Download epub books on playbook The Editor: How Publishing Legend Judith Jones Shaped Culture in America 9781982134341 by Sara B. Franklin (English literature)

Overview

“A surprising, granular, luminous, and path-breaking biography.” —Edward Hirsch, critic and author of How to Read a Poem Legendary editor Judith Jones, the woman behind some of the most important authors of the 20th century—including Julia Child, Anne Frank, Edna Lewis, John Updike, and Sylvia Plath—finally gets her due in this intimate biography. When twenty-five-year-old Judith Jones began working as a secretary at Doubleday’s Paris office in 1949, she spent most of her time wading through manuscripts in the slush pile and passing on projects—until one day, a book caught her eye.
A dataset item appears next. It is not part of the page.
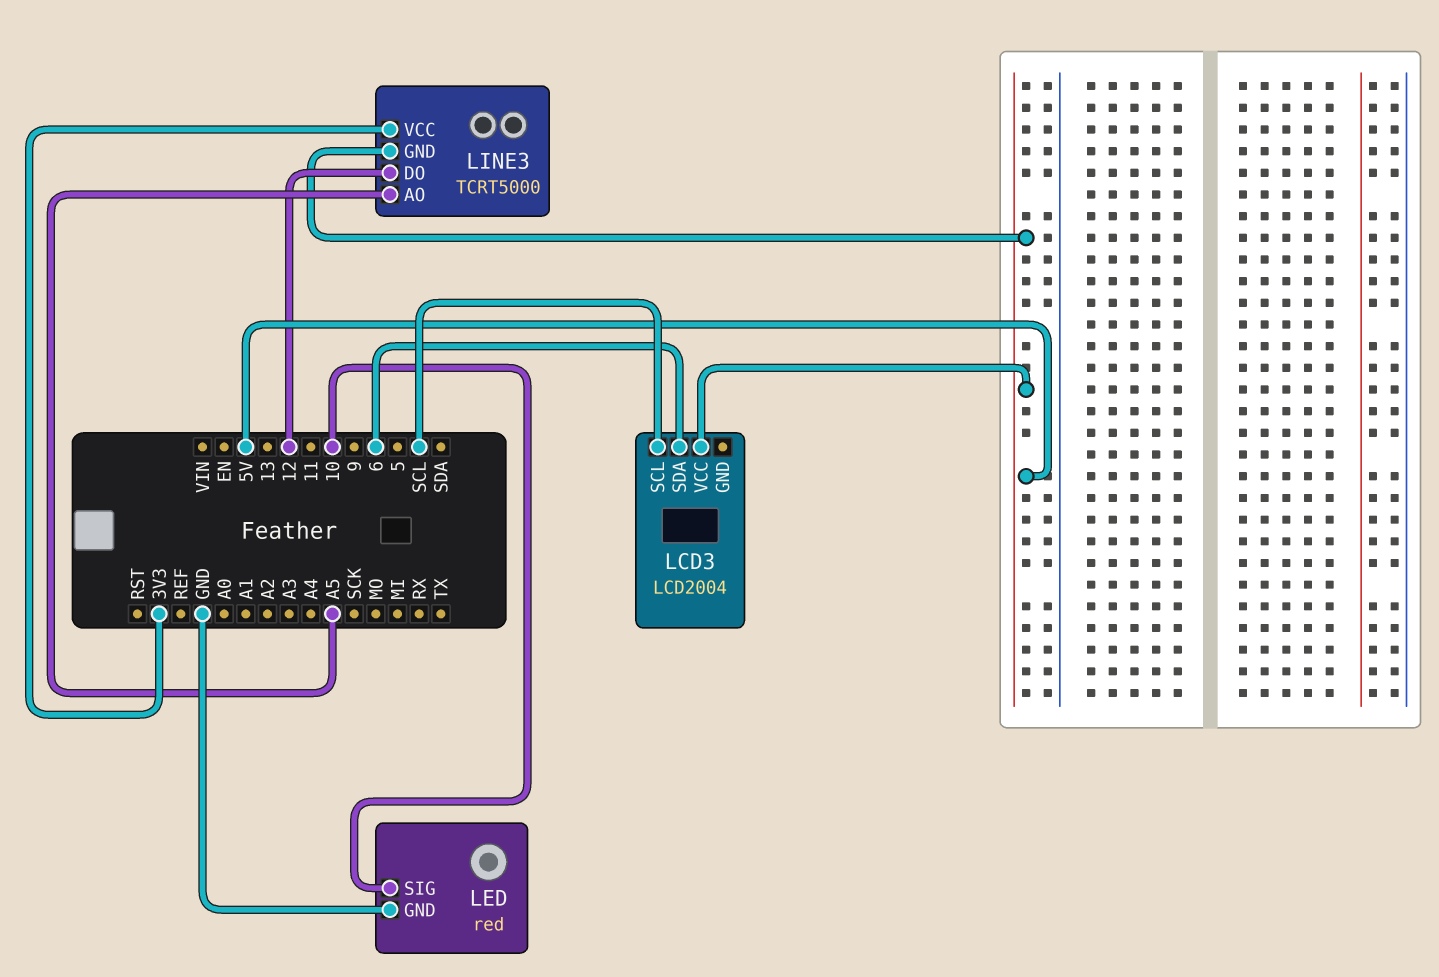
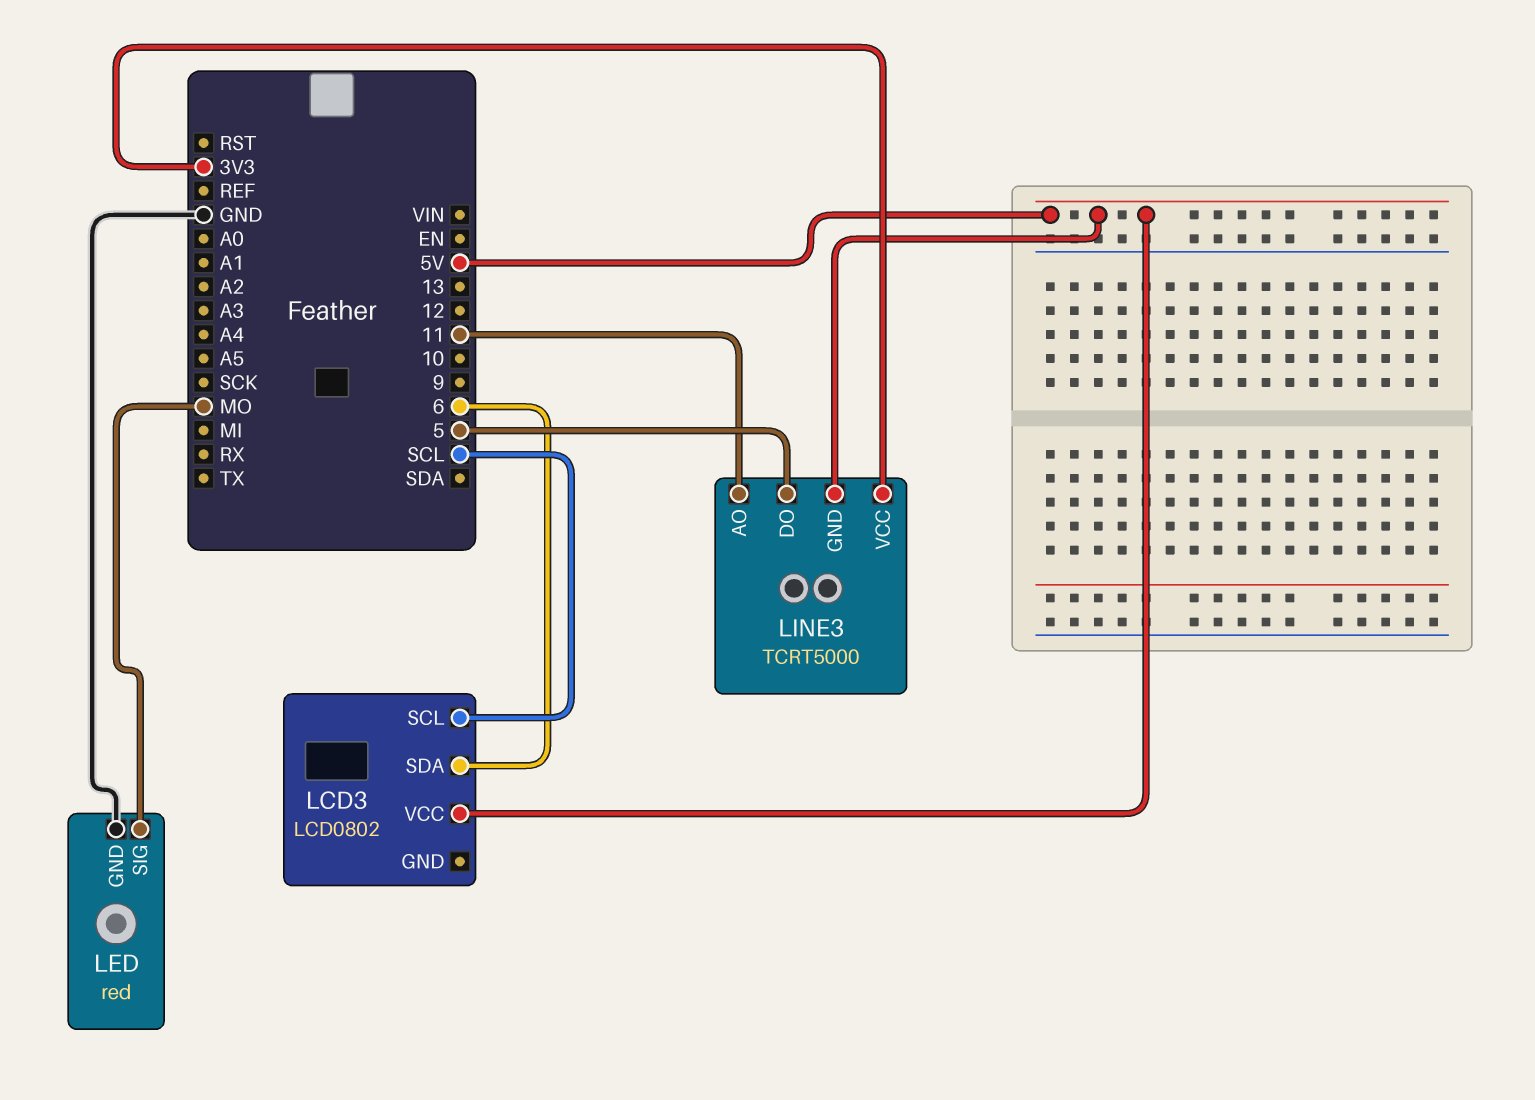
LCD3: LCD2004 -> LCD0802
LED pin SIG: 10 -> MO
LINE3 pin AO: A5 -> 11
LINE3 pin DO: 12 -> 5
She read it in one sitting, then begged her boss to consider publishing it. A year later, Anne Frank: The Diary of a Young Girl became a bestseller. It was the start of a culture-defining career in publishing. During her more than fifty years as an editor at Knopf, Jones nurtured the careers of literary icons such as Sylvia Plath, Anne Tyler, and John Updike, and helped launched new genres and trends in literature. At the forefront of the cookbook revolution, she published the who’s who of food writing: Edna Lewis, M.F.K. Fisher, Claudia Roden, Madhur Jaffrey, James Beard, and, most famously, Julia Child. Through her quiet and tenacious work behind the scenes, Jones helped turn these authors into household names, changing cultural mores and expectations along the way. Judith’s work spanned decades of America’s most dramatic cultural change—from the end of World War II through the Cold War, from the civil rights movement to the fight for women’s equality—and the books she published acted as tools of quiet resistance. Now, her astonishing career is explored for the first time. Based on exclusive interviews, never-before-seen personal papers, and years of research, The Editor tells the riveting behind-the-scenes narrative of how stories are made, finally bringing to light the audacious life of one of our most influential tastemakers.